Instructions for the task:
Please filter the entries for the word "прошивки" and copy every line that has it.

====================

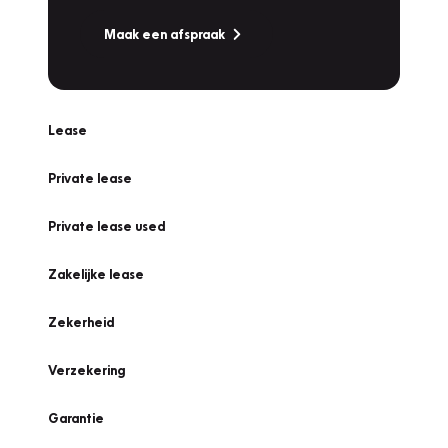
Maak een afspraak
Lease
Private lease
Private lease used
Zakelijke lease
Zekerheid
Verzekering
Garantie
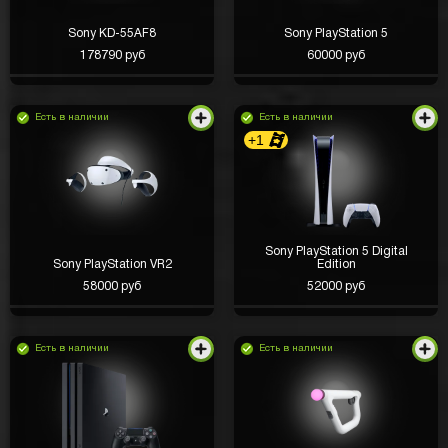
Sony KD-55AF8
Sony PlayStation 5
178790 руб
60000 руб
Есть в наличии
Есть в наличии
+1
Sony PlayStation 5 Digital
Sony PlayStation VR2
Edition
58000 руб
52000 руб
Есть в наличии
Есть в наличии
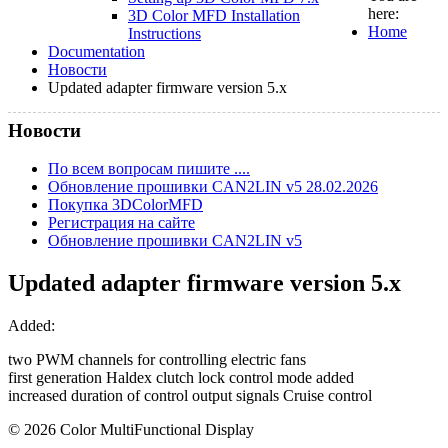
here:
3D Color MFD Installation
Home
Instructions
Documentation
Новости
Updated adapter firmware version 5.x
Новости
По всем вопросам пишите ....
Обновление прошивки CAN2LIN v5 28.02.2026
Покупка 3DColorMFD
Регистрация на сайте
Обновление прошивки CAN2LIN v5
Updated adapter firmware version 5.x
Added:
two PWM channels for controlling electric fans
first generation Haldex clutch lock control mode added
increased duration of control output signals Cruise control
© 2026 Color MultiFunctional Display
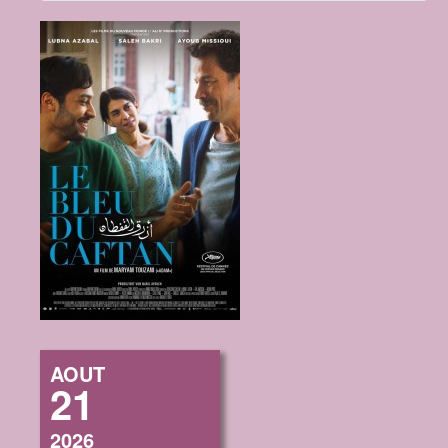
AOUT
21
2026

====================

Answer for this exercise:
Обновление прошивки CAN2LIN v5 28.02.2026
Обновление прошивки CAN2LIN v5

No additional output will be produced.